My first thought was to look out at our truss bridge across Newburgh Bay and have a flash of thoughts about its vulnerability. Then, I felt an odd gratitude that we have our two homely and mismatched parallel bridges. The closing of one wouldn’t (and hasn’t in the past) leave us stranded on each shore.

I listened as newscasters explained the scope of daily shipping in and out of Baltimore Harbor and the impact the harbor closure would have on so many commodities. We are never sufficiently impressed by American commerce until it is interrupted. One statistic they repeated on many channels was the fact that Baltimore is a leading transit point for the automobile industry. “Really?” I thought. Thousands of new cars moving by water from manufacturers to customers? Just how is that happening?

Living beside the freight railroad line that runs through Newburgh, I have seen cars being shipped past us for decades.

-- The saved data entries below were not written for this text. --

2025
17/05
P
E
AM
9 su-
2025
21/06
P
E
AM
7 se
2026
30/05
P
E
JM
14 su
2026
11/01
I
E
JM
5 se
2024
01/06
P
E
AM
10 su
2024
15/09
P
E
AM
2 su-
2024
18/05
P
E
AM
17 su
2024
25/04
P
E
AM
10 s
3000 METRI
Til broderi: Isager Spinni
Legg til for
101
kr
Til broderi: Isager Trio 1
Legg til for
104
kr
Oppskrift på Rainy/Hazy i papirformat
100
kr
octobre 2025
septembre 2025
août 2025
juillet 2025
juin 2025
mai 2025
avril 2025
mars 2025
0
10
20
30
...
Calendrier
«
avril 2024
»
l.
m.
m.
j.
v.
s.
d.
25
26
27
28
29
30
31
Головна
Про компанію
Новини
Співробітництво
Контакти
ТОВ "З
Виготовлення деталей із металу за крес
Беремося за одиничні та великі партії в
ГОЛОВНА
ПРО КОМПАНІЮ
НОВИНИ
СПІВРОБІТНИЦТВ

Once it was new Fords riding north from the plant in Mahwah, New Jersey as well as steel automobile frames moving south from the Midwest to that same plant to be outfitted. It was amusing to see the frames one day and the finished automobiles the next as if the Mahwah auto workers could work with the speed of magic. With our neighbors, we would sit in our backyards and pick out the cars we liked and joke about mounting a big magnet crane to our hillside so we could pick off “our” cars as they rode by. Then the chance to watch them ended because of relentless vandalism and cars began to be shipped in covered car carriers that rock throwers and spray painters had a hard time reaching. No more could we pick out our favorite colors and models as the first “influencers” to tell our friends what the new models would be like.

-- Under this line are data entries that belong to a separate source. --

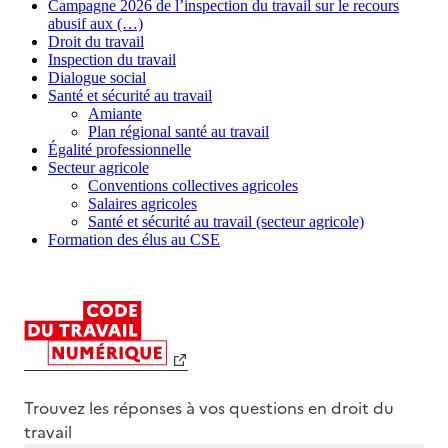
Campagne 2026 de l’inspection du travail sur le recours
abusif aux (…)
Droit du travail
Inspection du travail
Dialogue social
Santé et sécurité au travail
Amiante
Plan régional santé au travail
Égalité professionnelle
Secteur agricole
Conventions collectives agricoles
Salaires agricoles
Santé et sécurité au travail (secteur agricole)
Formation des élus au CSE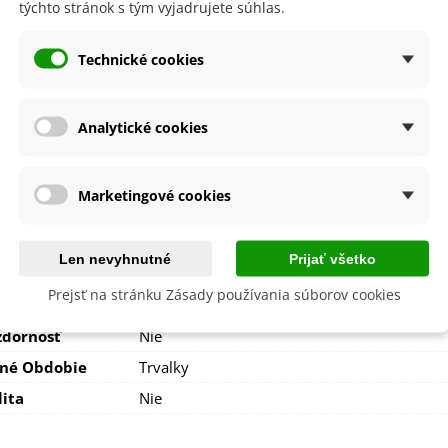
týchto stránok s tým vyjadrujete súhlas.
150 - 200 cm
Technické cookies
vetu
Modrá
Oranžová
itnutia
Analytické cookies
Jún
Máj
nie
V exteriéri - vonku
V interiéri - dnu
Marketingové cookies
V nádobe
sko
Slnečné
Len nevyhnutné
Prijať všetko
výsadba
Celoročne
Prejsť na stránku Zásady používania súborov cookies
a
SemenaOnline
dornosť
Nie
né Obdobie
Trvalky
lita
Nie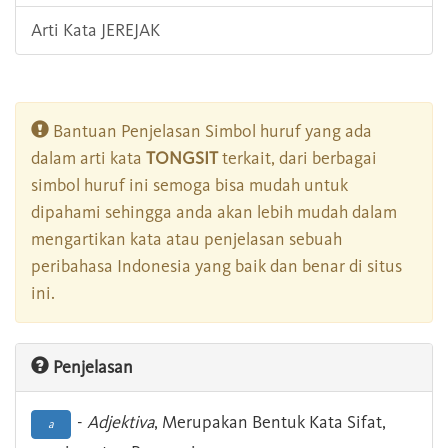
Arti Kata JEREJAK
Bantuan Penjelasan Simbol huruf yang ada
dalam arti kata
TONGSIT
terkait, dari berbagai
simbol huruf ini semoga bisa mudah untuk
dipahami sehingga anda akan lebih mudah dalam
mengartikan kata atau penjelasan sebuah
peribahasa Indonesia yang baik dan benar di situs
ini.
Penjelasan
-
Adjektiva
, Merupakan Bentuk Kata Sifat,
a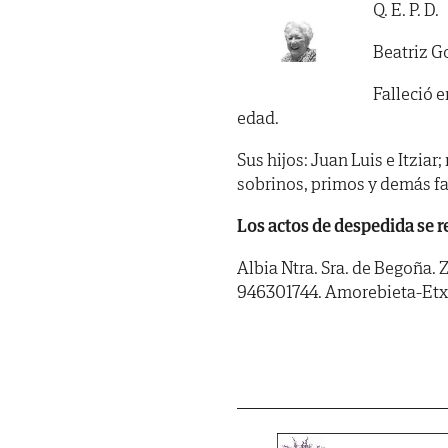
Q. E. P. D.
Beatriz G
Falleció e
edad.
Sus hijos: Juan Luis e Itzia
sobrinos, primos y demás fa
Los actos de despedida se re
Albia Ntra. Sra. de Begoña. Z
946301744. Amorebieta-Etx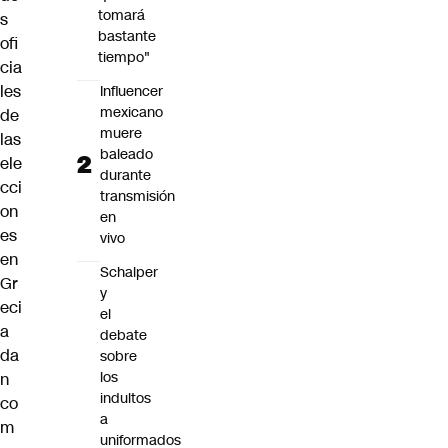
tomará
s
bastante
ofi
tiempo"
cia
les
Influencer
mexicano
de
muere
las
baleado
ele
durante
cci
transmisión
on
en
es
vivo
en
Schalper
Gr
y
eci
el
a
debate
da
sobre
los
n
indultos
co
a
m
uniformados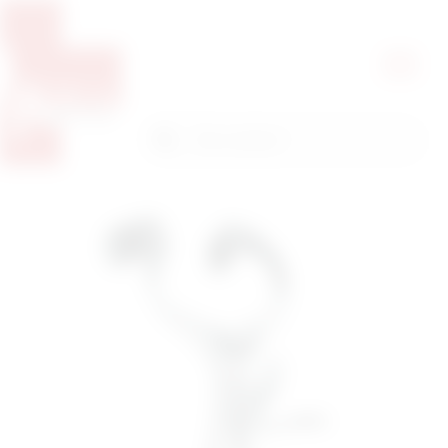
Pretražite proizvode
Pretraga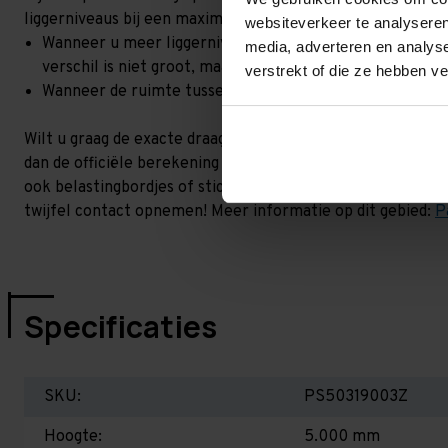
liggerniveaus bij een maximale hoogteverschil. Goed om t
websiteverkeer te analyseren
Wanneer u meer liggerniveaus toevoegt, kan het zijn dat 
media, adverteren en analys
verschil is niet groot, maar wel het beste om dit te lat
verstrekt of die ze hebben v
Wanneer de ruimte tussen de liggerniveaus kleiner is dan
Wilt u graag de exacte draagkracht weten in uw situatie? 
dan de officiële berekening uit. Dit doen we gratis en voor 
ook belastingbordjes of stickers meeleveren waar de draag
twijfel contact opnemen! Meer informatie op dit gebied:
P
Specificaties
SKU:
PS50319003Z
Hoogte:
5.000 mm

The news from Baltimore that automobiles were inside many of the shipping containers that were aboard that giant container ship and so many other ships was surprising but made me remember that cars have long been shipped by sea and rail inside cargo containers. It is how Newburgh received its first automobiles too. A neighbor long ago described to us how he watched the very first automobile arrive in Newburgh. It came on a flatbed car on the Erie Railroad and was pulled down off the rail car and inspected with wonder by a crowd eager to understand how it worked. He told us that the automobile was put on a wagon and pulled by horses to a mechanic’s yard who then went over it with care for a day or so to learn how it worked before he could show the new owner how to start and drive it.

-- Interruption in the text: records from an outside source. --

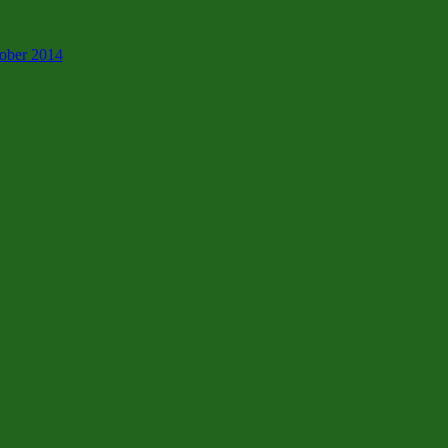
tober 2014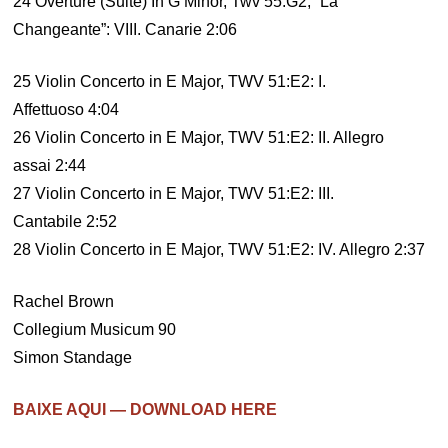
24 Overture (Suite) In G Minor, Twv 55:G2, “La
Changeante”: VIII. Canarie 2:06
25 Violin Concerto in E Major, TWV 51:E2: I.
Affettuoso 4:04
26 Violin Concerto in E Major, TWV 51:E2: II. Allegro
assai 2:44
27 Violin Concerto in E Major, TWV 51:E2: III.
Cantabile 2:52
28 Violin Concerto in E Major, TWV 51:E2: IV. Allegro 2:37
Rachel Brown
Collegium Musicum 90
Simon Standage
BAIXE AQUI — DOWNLOAD HERE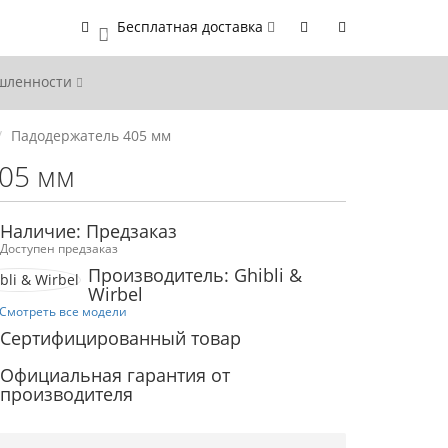
Бесплатная доставка
0
ышленности
Падодержатель 405 мм
05 мм
Наличие: Предзаказ
Доступен предзаказ
Производитель: Ghibli &
Wirbel
Смотреть все модели
Сертифицированный товар
Официальная гарантия от
производителя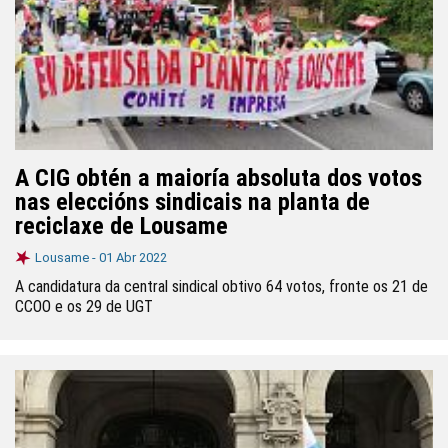
A CIG obtén a maioría absoluta dos votos
nas eleccións sindicais na planta de
reciclaxe de Lousame
Lousame -
01 Abr 2022
A candidatura da central sindical obtivo 64 votos, fronte os 21 de
CCOO e os 29 de UGT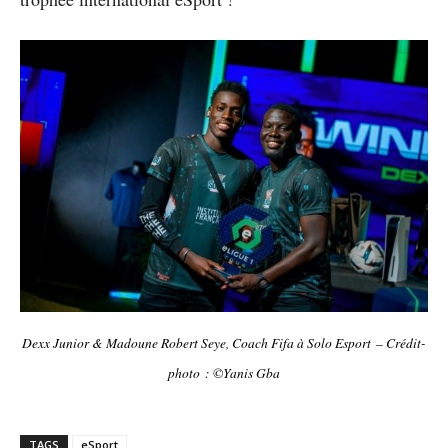
Dexx Junior & Madoune Robert Seye, Coach Fifa à Solo Esport
– Crédit-
photo : ©
Yanis Gba
TAGS
eSport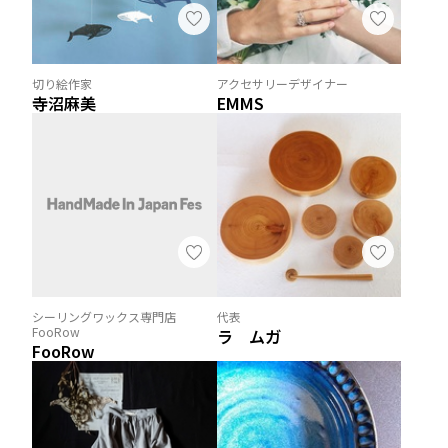
切り絵作家
アクセサリーデザイナー
寺沼麻美
EMMS
シーリングワックス専門店
代表
FooRow
ラ ムガ
FooRow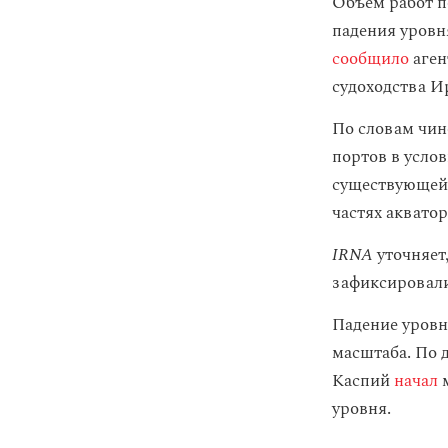
Объем работ п
падения уровня
сообщило
аге
судоходства И
По словам чин
портов в усло
существующей 
частях акватор
IRNA
уточняет
зафиксировали
Падение уровн
масштаба. По 
Каспий
начал
уровня.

One of Newburgh’s earliest full-time automobile dealers, Archie Stewart, who founded the Broadway Garage, left us a great gift in the many home movies he took with his early movie camera. Those films can be seen a century later thanks to the work of local historian Joe Santacroce who edited and shared them online. Joe is the owner and manager of the great website, Newburgh History Blog. On it, you will find a section of videos including those filmed by Archie Stewart in the 1920s. One entitled “Buicks, Buicks, Everywhere” is a fascinating documentary Mr. Stewart made in the summer of 1928 when a trainload of new Buicks arrived at the Newburgh freight yards. Stewart had ordered them all for his customers at the Broadway Garage on the south side of Broadway just east of Mill Street near the Good Shepherd Church. Two dozen new Buicks in a variety of styles came in beside the big old Newburgh freight terminal on the south end of our shore and Buick Garage’s two mechanics unloaded them and drove them each off the loading dock after hand-filling water and gas into each after their long rail ride to Newburgh. The cars, like autos shipped today, were stacked inside boxcars on a system of steel racks and wires anchoring the wheels. The incomparably strong and skilled Mr. Art Murray was the lead mechanic who choreographed their unloading and – wait until you see the film footage – used a pump jack to pull the cars off the train by hand.

Today, in Baltimore and elsewhere, cars arrive by rail and by water and a fleet of fuel powered cranes and smaller loading vehicles push and pull them into position. As the massive container ship, the Dali, in Baltimore Harbor waits for the rescue of its cargo, it is so informative and so prideful to see how we handled things in “the old days” in Newburgh, New York.